IOWA CITY — Amid a heated controversy over whether Iowa City’s Pedestrian Mall benches are designed to detract people who are homeless, Shelter House is debuting its own solution to chronic homelessness — Cross Park Place.
The new facility is a “housing first” model, operated with the mentality that stable housing should come before prerequisites such as addressing behavioral health issues or completing programs. Cross Park Place, which was debuted during an open house Wednesday, will begin filling its 24 single-occupancy apartments this month with residents who fall under the FUSE category.
FUSE stands for Frequent User System Engagement and refers to people who are caught in a cycle of jails, shelters, emergency rooms or other crisis services. The facility will offer common spaces such as a laundry room and an exam room for case workers, as well as health and behavioral health professionals.
“We can save lives and we can offer hope and opportunity for folks to change the entire trajectory of their lives,” said Crissy Canganelli, executive director of Shelter House. “This is where we choose to dedicate our time, to being part of a solution.”
So far, six future residents have completed paperwork and meet the definition of chronic homelessness. They’ll pay 30 percent of their income as rent and can live at Cross Park Place without expectations beyond that of a typical lease.
The project was awarded $2.7 million from the Iowa Finance Authority and another $463,000 from the Housing Trust Fund of Johnson County. Cross Park Place is a “demonstration project” — the first of its kind in the state, to state and nonprofit leaders’ knowledge.
“What we have done here is entirely replicable. Each community has its different nuances, its different strengths and challenges,” Canganelli said. “I hope that they’ll be inspired by this.”

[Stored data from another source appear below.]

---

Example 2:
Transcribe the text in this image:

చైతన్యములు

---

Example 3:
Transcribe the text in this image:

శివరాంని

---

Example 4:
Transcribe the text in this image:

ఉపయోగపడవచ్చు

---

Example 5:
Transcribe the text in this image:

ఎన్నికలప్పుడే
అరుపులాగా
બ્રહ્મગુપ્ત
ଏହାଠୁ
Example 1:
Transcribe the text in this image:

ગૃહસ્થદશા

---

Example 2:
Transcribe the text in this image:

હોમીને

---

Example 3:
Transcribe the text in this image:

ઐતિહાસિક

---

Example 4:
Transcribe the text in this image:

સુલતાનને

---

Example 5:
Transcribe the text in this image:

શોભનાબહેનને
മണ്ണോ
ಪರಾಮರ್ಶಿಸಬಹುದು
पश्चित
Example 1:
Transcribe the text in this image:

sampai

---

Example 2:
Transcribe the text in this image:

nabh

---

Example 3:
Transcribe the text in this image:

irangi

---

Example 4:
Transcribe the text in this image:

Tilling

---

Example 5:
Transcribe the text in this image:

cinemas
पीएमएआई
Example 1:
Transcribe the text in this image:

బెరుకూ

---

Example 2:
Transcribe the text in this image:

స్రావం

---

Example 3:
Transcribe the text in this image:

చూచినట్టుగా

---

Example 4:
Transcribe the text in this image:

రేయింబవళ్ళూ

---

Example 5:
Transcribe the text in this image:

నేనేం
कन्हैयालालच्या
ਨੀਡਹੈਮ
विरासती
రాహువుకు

Cross Park Place is just the latest in various affordable housing efforts by governments and nonprofits around the county, including an affordable housing mandate for new developments just south of downtown Iowa City and numerous donations to the county’s housing trust fund. The Iowa City area is the most expensive rental market in the state, with a two-bedroom apartment going for $956 a month in an area with more than 23,000 renter households, according to a National Low Income Housing Coalition report.

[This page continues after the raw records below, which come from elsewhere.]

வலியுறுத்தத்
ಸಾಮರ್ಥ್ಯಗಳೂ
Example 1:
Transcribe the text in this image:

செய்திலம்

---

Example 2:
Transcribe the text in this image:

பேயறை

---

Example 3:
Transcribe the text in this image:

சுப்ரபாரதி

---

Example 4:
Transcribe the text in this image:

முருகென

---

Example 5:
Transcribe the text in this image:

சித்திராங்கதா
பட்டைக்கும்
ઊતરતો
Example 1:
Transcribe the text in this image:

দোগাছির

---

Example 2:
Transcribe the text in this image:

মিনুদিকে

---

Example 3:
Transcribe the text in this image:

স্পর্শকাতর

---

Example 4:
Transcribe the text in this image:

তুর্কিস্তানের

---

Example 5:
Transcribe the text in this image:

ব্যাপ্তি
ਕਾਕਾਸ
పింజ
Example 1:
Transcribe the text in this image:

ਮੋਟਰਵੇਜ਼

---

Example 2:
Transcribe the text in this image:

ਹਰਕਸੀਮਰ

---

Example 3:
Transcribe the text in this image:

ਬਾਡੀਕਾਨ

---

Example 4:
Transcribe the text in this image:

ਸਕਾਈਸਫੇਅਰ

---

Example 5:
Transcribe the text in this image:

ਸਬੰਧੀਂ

Thanks in part to high living expenses, 38 percent of Johnson County residents live in poverty or struggle to meet their basic needs. Sara Barron, executive director of the Johnson County Affordable Housing Coalition, said while everyone needs an affordable place to live, her organization focuses on advocating for people making 80 percent or less of the area median income, which is nearly $60,000 a year for a single-person household, according to the U.S. Census Bureau.

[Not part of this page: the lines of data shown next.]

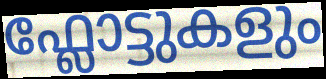
ഫ്ലോട്ടുകളും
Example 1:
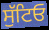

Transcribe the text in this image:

ਸੁੱਟਿਓ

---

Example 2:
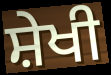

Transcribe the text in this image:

ਸ਼ੇਖੀ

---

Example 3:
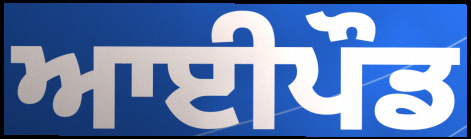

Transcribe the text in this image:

ਆਈਪੌਡ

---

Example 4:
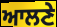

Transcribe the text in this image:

ਆਲਣੇ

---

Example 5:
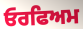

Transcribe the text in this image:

ਓਰਫਿਅਮ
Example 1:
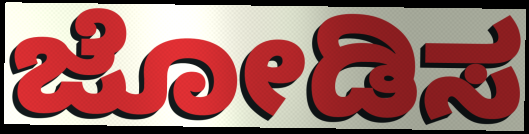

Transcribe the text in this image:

ಜೋಡಿಸ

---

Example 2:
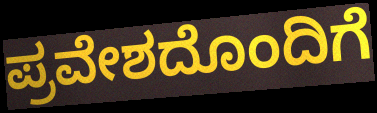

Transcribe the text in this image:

ಪ್ರವೇಶದೊಂದಿಗೆ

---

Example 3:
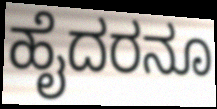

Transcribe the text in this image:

ಹೈದರನೂ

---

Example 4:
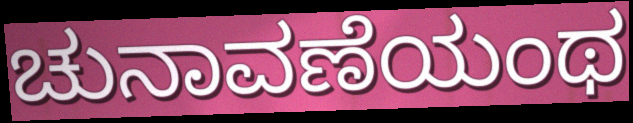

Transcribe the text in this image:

ಚುನಾವಣೆಯಂಥ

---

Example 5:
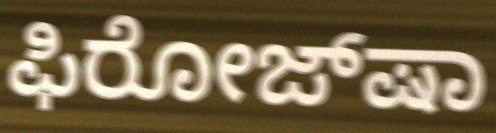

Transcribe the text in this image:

“An easier way to think about it is, for a family who can only afford to pay $400 a month for rent, what options are available for them? For an older couple that’s trying to age successfully in our community who can afford $600 a month, what options are available for them? It’s only through looking at those groups and their specific needs that we can come up with the kind of strategies that will have the greatest impact,” Barron said.
The coalition has been advocating for local governments to be specific and intentional about the types of populations they’re trying to help with initiatives. However, Barron said there’s a different set of strategies and programs needed to address the challenges of a family at 80 percent of the area median income versus someone struggling to meet their basic needs every day.
“Both groups need affordable housing but the solutions our community needs to provide for those different groups varies. There’s not one single solution to housing everyone and meeting everyone’s needs,” Barron said.
A similar housing complex opened in Cedar Rapids last fall on Edgewood Road NW. The 45-unit Crestwood Ridge Apartments devotes 10 percent — or 5 — of its units for permanent housing for the chronically homeless. Other units in the complex are geared to other income levels. The complex provides on-site case management from Willis Dady Homeless Services.